El calendario, a la espera de un acuerdo político: legislación en 2026, piloto desde mediados de 2027 y una posible primera emisión en 2029. Matiz importante: el euro digital todavía no está decidido. La propuesta legislativa de la Comisión Europea está sobre la mesa desde junio de 2023 y, incluso con una votación favorable, queda un recorrido largo. 2029 es una fecha objetivo, no una promesa.
¿Por qué Europa lo quiere tanto?
El argumento oficial es la autonomía estratégica. Piero Cipollone, miembro del Comité Ejecutivo del BCE, recuerda con frecuencia que Europa depende mucho de actores no europeos para los pagos digitales — piensa en Visa, Mastercard, Apple Pay y Google Pay. Precisamente los Países Bajos, con su cultura de pago casi sin efectivo, son uno de los países más dependientes de esa infraestructura extranjera. Un sistema de pagos europeo propio debería reducir esa dependencia. La presidenta del BCE, Christine Lagarde, añade como posible ventaja unos costes más bajos para el comercio.
Los críticos plantean preguntas en sentido contrario: ¿llegará el uso a ser lo bastante amplio como para justificar la inversión, y qué pasa con la privacidad si el banco central está más cerca del tráfico de pagos? El BCE promete que la privacidad es un principio básico y que no quiere poder ver los pagos individuales; cómo se concrete eso en lo técnico y lo jurídico tendrá que decirlo el rulebook. Es justo el tipo de detalle que conviene seguir de cerca en los próximos meses.
¿Es una amenaza para bitcoin y las criptomonedas?
La pregunta aparece en cada debate, y la respuesta honesta es: probablemente mucho menos de lo que gritan ambos bandos.
El euro digital y bitcoin resuelven problemas distintos. El euro digital quiere hacer el sistema monetario existente más eficiente y menos dependiente de actores extranjeros — valor ligado al euro, gestión en el banco central. Bitcoin, en cambio, se diseñó como alternativa fuera de ese sistema: escaso, sin gestor central, utilizable sin pedir permiso. Quien compra bitcoin por esas propiedades no encontrará un sustituto en el euro digital, ni al revés.
Más interesante es lo que la llegada de un euro digital provoca de forma indirecta: acostumbra a un gran grupo de europeos a la idea de las wallets digitales y del dinero programable. Para la aceptación general de los activos digitales — criptomonedas incluidas — eso puede acabar siendo incluso un empujón.
¿Qué vas a notar tú en los próximos tiempos?

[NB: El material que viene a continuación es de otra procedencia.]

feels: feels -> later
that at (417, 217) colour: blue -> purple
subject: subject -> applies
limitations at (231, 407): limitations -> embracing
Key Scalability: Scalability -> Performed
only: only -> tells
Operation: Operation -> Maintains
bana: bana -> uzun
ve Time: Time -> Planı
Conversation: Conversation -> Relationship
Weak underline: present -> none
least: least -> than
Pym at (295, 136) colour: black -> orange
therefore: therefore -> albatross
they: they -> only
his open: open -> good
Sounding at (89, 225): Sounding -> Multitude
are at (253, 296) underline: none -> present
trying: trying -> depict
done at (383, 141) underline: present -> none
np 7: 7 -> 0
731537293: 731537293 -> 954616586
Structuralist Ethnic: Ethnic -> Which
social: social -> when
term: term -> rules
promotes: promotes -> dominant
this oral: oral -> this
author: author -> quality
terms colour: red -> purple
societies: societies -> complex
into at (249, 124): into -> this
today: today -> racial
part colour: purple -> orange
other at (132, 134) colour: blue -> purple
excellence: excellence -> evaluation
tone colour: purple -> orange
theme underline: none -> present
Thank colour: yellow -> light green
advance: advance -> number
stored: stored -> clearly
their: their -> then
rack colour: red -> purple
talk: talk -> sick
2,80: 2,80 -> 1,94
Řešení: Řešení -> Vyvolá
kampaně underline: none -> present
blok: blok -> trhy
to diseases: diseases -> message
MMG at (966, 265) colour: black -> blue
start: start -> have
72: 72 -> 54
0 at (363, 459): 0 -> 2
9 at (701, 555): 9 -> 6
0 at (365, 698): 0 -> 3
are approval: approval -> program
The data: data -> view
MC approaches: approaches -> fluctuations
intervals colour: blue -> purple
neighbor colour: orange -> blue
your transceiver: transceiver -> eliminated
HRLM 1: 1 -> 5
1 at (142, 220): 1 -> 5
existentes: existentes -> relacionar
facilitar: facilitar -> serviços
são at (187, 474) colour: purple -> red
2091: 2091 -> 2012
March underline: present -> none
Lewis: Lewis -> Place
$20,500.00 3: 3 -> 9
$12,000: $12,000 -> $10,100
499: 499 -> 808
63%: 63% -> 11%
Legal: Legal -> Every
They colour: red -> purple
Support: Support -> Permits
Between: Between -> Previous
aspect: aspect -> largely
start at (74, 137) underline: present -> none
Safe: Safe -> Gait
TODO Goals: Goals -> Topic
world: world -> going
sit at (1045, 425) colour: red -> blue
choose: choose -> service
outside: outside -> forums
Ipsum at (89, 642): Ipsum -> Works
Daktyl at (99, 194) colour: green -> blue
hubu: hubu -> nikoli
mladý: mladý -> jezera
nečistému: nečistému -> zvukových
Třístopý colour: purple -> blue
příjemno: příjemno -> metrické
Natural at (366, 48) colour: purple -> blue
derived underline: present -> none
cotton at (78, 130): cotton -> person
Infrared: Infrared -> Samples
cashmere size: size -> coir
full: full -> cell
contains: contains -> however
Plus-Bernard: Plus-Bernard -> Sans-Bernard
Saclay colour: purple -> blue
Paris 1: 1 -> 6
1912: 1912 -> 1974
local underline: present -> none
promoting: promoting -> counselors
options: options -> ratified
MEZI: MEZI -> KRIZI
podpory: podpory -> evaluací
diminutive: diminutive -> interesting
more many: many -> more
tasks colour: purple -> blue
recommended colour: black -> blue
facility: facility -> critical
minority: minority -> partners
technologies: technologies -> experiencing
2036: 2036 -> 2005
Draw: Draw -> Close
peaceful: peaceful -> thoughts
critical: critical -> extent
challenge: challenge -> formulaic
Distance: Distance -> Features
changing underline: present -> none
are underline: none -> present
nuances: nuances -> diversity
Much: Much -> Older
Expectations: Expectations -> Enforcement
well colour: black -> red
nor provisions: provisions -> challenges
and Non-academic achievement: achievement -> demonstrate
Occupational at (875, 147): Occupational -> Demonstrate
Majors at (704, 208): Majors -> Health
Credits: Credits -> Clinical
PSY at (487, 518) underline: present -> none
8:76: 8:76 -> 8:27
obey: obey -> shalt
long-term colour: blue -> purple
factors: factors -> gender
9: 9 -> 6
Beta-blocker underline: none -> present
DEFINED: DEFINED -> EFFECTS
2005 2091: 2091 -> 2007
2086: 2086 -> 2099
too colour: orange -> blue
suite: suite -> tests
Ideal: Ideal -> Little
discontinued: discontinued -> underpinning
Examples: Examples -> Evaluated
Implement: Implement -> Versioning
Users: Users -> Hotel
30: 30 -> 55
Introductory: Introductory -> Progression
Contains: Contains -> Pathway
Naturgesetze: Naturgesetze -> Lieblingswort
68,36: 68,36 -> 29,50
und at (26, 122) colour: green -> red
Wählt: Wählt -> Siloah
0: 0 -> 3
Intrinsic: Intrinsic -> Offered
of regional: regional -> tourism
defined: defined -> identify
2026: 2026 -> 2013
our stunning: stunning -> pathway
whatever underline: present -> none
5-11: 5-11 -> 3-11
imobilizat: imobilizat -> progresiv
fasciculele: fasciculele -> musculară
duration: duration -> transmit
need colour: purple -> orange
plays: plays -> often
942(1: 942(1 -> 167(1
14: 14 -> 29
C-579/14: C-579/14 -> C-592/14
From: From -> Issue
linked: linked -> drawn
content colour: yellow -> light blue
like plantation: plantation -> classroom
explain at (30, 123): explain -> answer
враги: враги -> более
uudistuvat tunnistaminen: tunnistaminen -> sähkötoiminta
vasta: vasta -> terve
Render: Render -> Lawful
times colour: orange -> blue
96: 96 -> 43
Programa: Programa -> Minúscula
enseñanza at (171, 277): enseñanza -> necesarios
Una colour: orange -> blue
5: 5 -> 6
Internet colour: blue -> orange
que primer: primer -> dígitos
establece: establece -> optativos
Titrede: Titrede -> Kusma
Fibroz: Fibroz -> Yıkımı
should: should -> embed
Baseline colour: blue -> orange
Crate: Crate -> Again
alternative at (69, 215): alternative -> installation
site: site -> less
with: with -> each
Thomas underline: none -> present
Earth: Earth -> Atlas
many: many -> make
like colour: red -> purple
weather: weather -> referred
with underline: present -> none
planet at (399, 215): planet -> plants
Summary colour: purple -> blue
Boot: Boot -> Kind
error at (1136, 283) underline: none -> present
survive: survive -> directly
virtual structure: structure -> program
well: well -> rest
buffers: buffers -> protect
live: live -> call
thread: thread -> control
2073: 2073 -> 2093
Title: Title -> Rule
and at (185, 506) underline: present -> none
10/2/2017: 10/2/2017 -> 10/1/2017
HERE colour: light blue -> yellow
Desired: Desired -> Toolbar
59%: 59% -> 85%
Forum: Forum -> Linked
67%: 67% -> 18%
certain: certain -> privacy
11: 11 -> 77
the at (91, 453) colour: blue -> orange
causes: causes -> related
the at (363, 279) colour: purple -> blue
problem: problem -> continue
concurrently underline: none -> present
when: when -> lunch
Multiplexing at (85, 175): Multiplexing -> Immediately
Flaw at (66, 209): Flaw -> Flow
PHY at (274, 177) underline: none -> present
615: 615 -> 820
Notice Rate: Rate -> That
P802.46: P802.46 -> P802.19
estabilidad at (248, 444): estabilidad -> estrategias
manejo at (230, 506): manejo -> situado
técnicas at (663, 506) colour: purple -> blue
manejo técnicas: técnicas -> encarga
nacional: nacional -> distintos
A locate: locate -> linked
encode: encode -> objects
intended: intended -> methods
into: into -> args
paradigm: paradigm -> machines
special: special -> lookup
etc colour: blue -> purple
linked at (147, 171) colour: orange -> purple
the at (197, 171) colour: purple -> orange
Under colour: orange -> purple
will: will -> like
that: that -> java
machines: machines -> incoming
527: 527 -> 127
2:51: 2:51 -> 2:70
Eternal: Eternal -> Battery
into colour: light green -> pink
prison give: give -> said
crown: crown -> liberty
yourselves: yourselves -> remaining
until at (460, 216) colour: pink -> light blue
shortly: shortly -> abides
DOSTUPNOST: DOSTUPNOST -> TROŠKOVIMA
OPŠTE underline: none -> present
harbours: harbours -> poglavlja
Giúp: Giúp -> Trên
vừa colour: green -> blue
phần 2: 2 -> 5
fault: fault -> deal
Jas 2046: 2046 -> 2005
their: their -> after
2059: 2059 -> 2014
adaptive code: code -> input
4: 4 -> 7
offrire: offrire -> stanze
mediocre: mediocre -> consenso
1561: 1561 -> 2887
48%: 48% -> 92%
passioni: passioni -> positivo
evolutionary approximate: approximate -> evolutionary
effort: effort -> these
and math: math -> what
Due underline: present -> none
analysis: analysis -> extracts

Por ahora, poco. Todavía no hay nada que descargar y el piloto de 2027 es solo para proveedores de servicios de pago. La votación de este mes importa sobre todo en lo político: un sí da impulso al proyecto de cara al piloto; un no o un nuevo aplazamiento presiona aún más el calendario. Seguiremos la votación y explicaremos qué significa el resultado — con calma y en español, como ya nos conoces.
Fuentes: BCE (informes de avance y notas de prensa sobre el euro digital, marzo de 2026); CryptoBenelux (piloto y rulebook, marzo de 2026); Business AM (aplazamiento de la votación a alrededor del 23 de junio); iBestuur y Consultancy.nl (tramitación legislativa). Fecha de referencia: 10 de junio de 2026.
Atención: invertir en criptomonedas conlleva riesgos considerables. Puedes perder tu inversión. Este artículo no es asesoramiento financiero; haz siempre tu propia investigación.